Mailer continues (and in a manner that makes me think he’d enjoy Long Pauses):

“Flag conservatives” like Bush paid lip service to some conservative values, but at bottom they didn’t give a damn. If they still used some of the terms, it was in order not to narrow their political base. They used the flag. They loved words like “evil.” One of Bush’s worst faults in rhetoric (to dip into that cornucopia) was to use the word as if it were a button he could push to increase his power. When people have an IV tube put in them to feed a narcotic painkiller on demand, a few keep pressing that button. Bush uses evil as a narcotic for that part of the American public which feels most distressed. Of course, as he sees it, he is doing it because he believes America is good. He certainly does, he believes this country is the only hope of the world. He also fears that the country is rapidly growing more dissolute, and the only solution may be—fell, mighty, and near-holy words—the only solution may be to strive for World Empire. . . .

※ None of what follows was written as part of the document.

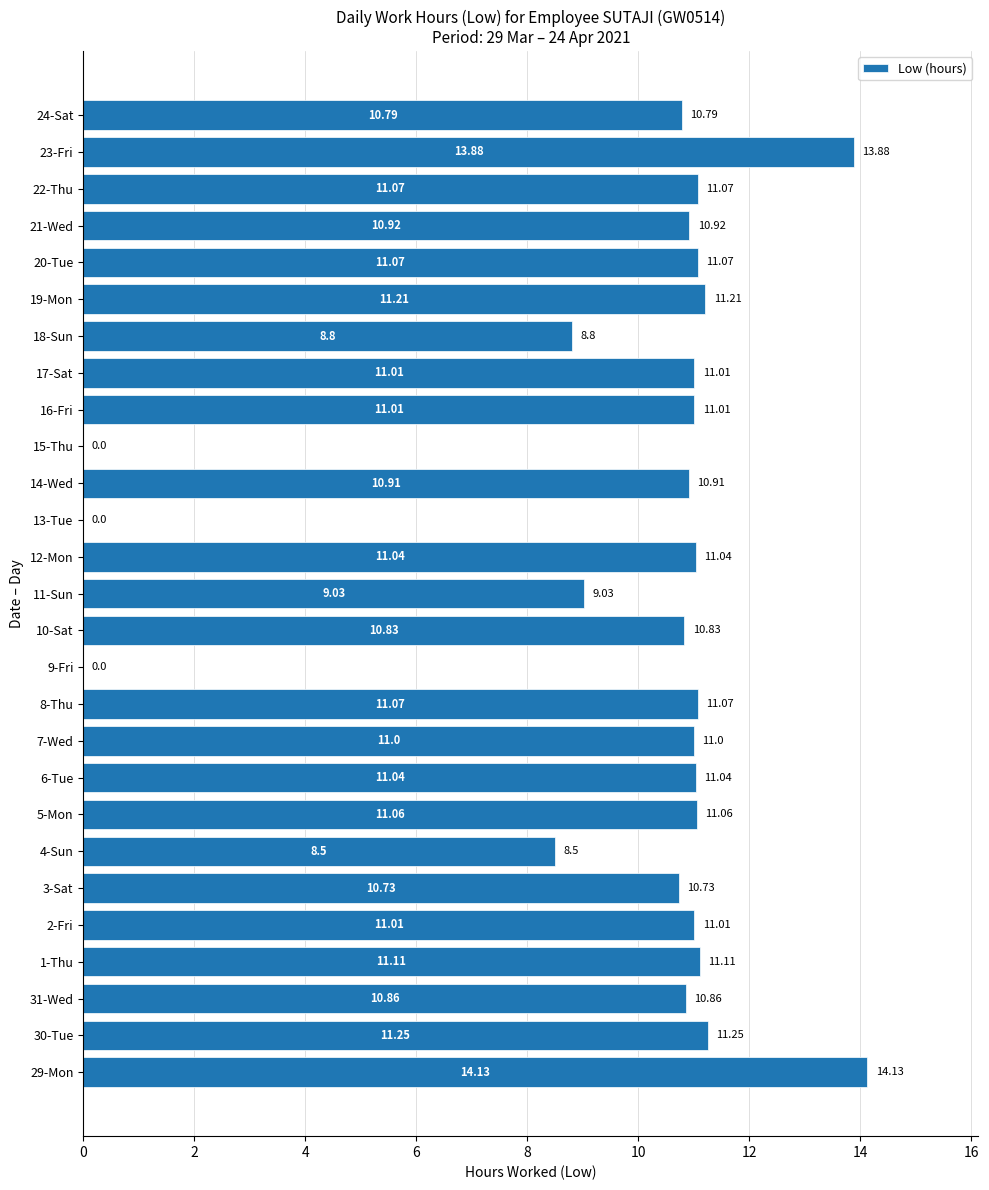

Approximately how many times larger is the value at 21-Wed compared to 18-Sun?

1.2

From a militant Christian point of view, America is close to rotten. The entertainment media are loose. Bare belly-buttons pop onto every TV screen, as open in their statement as wild animals’ eyes. The kids are getting to the point where they can’t read, but they sure can screw. So one perk for the White House, should America become an international military machine huge enough to conquer all adversaries, is that American sexual freedom, all that gay, feminist, lesbian, transvestite hullabaloo, will be seen as too much of a luxury and will be put back into the closet again. Commitment, patriotism, and dedication will become all-pervasive national values once more (with all the hypocrisy attendant). Once we become a twenty-first-century embodiment of the old Roman Empire, moral reform can stride right back into the picture. . . .

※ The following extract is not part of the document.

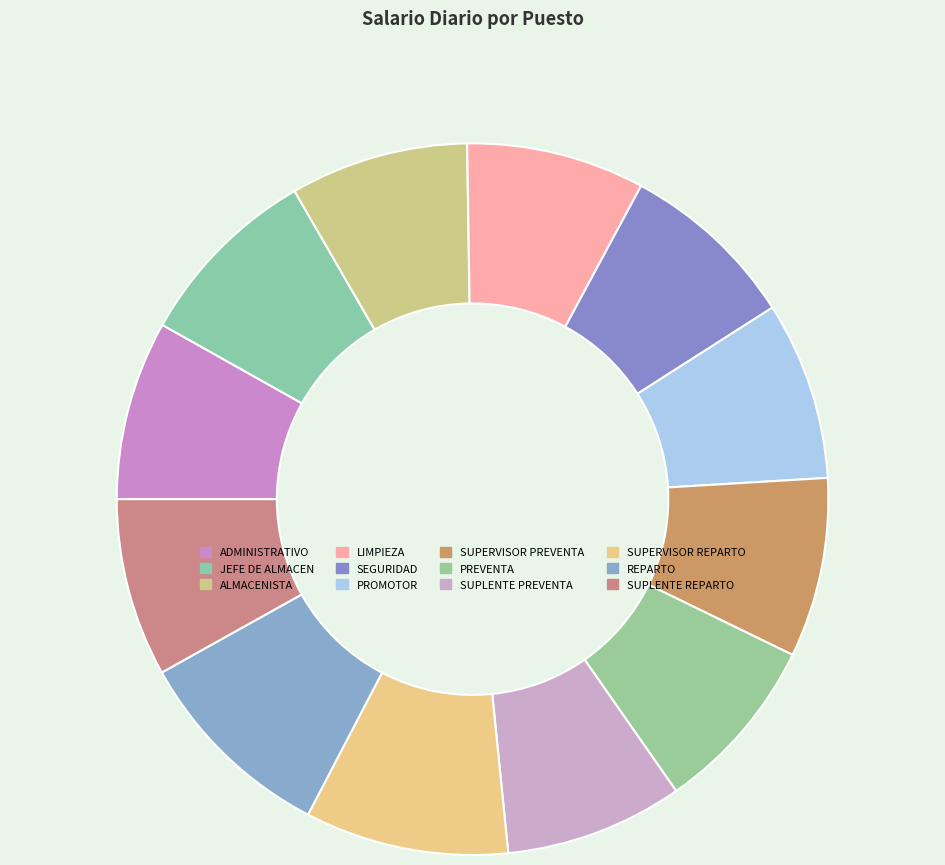

Count the number of slices in the pie.

12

More directly (even if it is not at all direct) a war with Iraq will gratify our need to avenge September 11. It does not matter that Iraq is not the culprit. Bush needs only to ignore the evidence. Which he does with all the power of a man who has never been embarrassed by himself. Saddam, for all his crimes, did not have a hand in September 11, but President Bush is a philosopher. September 11 was evil, Saddam is evil, all evil is connected. Ergo, Iraq.

I feel obliged to comment on those snippets, but mostly I just want them to be read. Mailer slips so easily into flag conservative “logic” here — coloring it all with much needed irony — which makes his moments of genuine outrage all the more powerful. Mailer on post-war Iraq (as an aside, it’s good to see that he still holds impotent liberalism in such high contempt):

Real democracy comes out of many subtle individual human battles that are fought over decades and finally over centuries, battles that succeed in building traditions. The only defenses of democracy, finally, are the traditions of democracy. When you start ignoring those values, you are playing with a noble and delicate structure. There’s nothing more beautiful than democracy. But you can’t play with it. You can’t assume we’re going to go over to show them what a great system we have. This is monstrous arrogance.

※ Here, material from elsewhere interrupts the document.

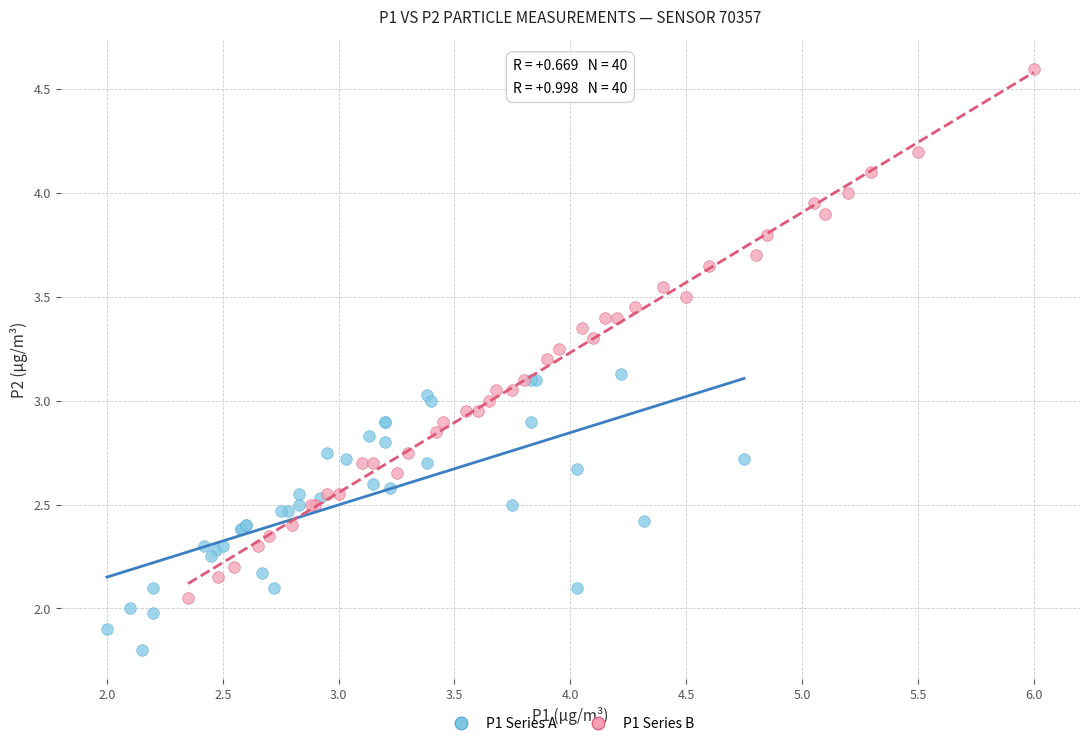

What are all the series names shown in the legend?

P1 Series A, P1 Series B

“This is monstrous arrogance.” Consonance. I love it. I wonder if we’ll ever again have a president who values the life of the mind, one who can recognize or even define consonance. Take it home, Norman:

The need for powerful theory can fall into many an abyss of error. I could, for example, be entirely wrong about the deeper motives of the administration. Perhaps they are not interested in Empire so much as in trying in true good faith to save the world. We can be certain Bush and his Bushites believe this. By the time they are in church each Sunday, they believe it so powerfully that tears come to their eyes. Of course, it is the actions of men and not their sentiments that make history. Our sentiments can be loaded with love within, but our actions can turn into the opposite. Perversity is always ready to consort with human nature.